Fast forward to today and Tsige is back on the East Coast attending The New School. She’s a talented actresses and singer, who moved to the big city with a dream of getting a degree in acting. After a few months of attending The New School, she switched up her plans and decided to pursue a degree in directing, rather than acting. I couldn’t imagine a better, more natural fit.
I’m so happy that Tsige gets to be surrounded by such rich sources of inspiration. Her roommate Jamilla Okubo is even a talented emerging textile artist and fashion designer who made the crop top featured above.
Tsige’s passionate about community theater and being a catalyst for helping marginalized communities tell their own stories. I have no doubt Tsige will be a positive presence behind powerful shows which highlight stories that rarely see the spotlight – stories of immigrants, people of color, women, queer folks – people whose everyday lives so rarely get portrayed on stage in an authentic way.
Since moving to New York, she’s built herself a professional website – www.tsigetafesse.com – which showcases her work in modeling, acting, and mentoring. Remember the name Tsige Tafesse – I guarantee she’ll be one to watch for!
I’ve never been to New York before and am planning on taking a trip out to see her – what better way to see a place like New York City than with a friend who now calls the city home! While the details haven’t been nailed down, the trip will likely occur this spring, summer, or fall. Tsige recently made a surprise trip out to Seattle for a weekend. During our few hours together we chose to sit on the roof of the building where I live and work, nestled up against a wall near the solar panels, catching up about our lives and simply enjoying the evening together.

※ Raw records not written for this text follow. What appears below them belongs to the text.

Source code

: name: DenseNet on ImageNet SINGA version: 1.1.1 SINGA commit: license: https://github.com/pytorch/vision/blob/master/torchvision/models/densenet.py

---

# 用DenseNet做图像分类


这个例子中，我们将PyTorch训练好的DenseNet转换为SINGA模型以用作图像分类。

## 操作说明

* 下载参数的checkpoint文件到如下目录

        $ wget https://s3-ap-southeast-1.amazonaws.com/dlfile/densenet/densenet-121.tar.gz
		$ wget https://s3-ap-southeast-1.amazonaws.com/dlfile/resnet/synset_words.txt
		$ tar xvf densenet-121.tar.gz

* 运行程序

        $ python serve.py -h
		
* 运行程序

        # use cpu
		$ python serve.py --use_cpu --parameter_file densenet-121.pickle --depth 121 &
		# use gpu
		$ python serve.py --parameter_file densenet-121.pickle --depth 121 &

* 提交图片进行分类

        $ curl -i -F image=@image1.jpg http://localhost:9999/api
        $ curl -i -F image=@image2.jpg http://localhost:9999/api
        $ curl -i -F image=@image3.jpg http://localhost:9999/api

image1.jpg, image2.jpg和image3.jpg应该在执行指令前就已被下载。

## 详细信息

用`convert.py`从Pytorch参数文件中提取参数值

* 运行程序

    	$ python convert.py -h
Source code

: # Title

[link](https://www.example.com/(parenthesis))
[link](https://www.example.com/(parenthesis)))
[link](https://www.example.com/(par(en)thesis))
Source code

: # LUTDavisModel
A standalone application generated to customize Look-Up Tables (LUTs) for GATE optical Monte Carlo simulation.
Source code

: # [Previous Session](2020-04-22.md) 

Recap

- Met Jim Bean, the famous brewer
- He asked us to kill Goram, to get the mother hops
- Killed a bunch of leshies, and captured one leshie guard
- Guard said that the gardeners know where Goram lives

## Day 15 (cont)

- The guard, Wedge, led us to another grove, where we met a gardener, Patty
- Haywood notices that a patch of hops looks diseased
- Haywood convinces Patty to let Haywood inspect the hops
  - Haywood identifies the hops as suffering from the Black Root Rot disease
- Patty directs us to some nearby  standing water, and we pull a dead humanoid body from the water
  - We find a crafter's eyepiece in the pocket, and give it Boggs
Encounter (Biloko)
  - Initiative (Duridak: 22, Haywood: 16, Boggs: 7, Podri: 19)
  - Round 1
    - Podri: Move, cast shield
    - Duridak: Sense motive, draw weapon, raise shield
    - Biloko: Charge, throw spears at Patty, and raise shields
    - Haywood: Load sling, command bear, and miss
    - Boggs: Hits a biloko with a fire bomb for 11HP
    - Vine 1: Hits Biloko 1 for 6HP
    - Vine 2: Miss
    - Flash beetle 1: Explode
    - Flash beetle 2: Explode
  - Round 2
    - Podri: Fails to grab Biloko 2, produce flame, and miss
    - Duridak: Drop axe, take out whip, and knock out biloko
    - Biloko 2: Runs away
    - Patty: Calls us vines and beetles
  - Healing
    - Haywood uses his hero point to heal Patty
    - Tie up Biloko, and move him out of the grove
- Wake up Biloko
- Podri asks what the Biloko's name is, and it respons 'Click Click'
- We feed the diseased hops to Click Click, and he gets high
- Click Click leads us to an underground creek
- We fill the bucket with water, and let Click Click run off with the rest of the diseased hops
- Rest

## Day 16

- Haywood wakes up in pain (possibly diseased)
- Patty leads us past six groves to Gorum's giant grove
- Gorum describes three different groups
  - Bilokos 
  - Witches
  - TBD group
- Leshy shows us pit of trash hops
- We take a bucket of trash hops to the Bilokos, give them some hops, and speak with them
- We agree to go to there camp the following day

The sun was starting to set over the Space Needle and it was an evening which had such a “Seattle” feel to it. We started talking about my eventual trip to see her – places to see, things to do. While at first she said she didn’t think she could come up with many places to recommend for me to see, in no time her verbal list of “must sees” snowballed as one suggestion sparked an idea for the next recommendation. As she spoke, it struck me how well she’s beginning to know her new city.
When I first started sewing the little hexagons together, Tsige was at a point in her life when she was doing the legwork to get into a 4-year university where she could study theater. Now that’s precisely what she’s doing! While I oftentimes question whether crafting or blogging even matter, writing this post has provided me with the perfect opportunity to reflect on how much can transpire in such a short span of time – from the beginning of creating an article of clothing to the time it’s being worn. Now Tsige gets to wear this dress in her new city, studying what she loves. I’m so glad she got to take this little piece of Seattle with her.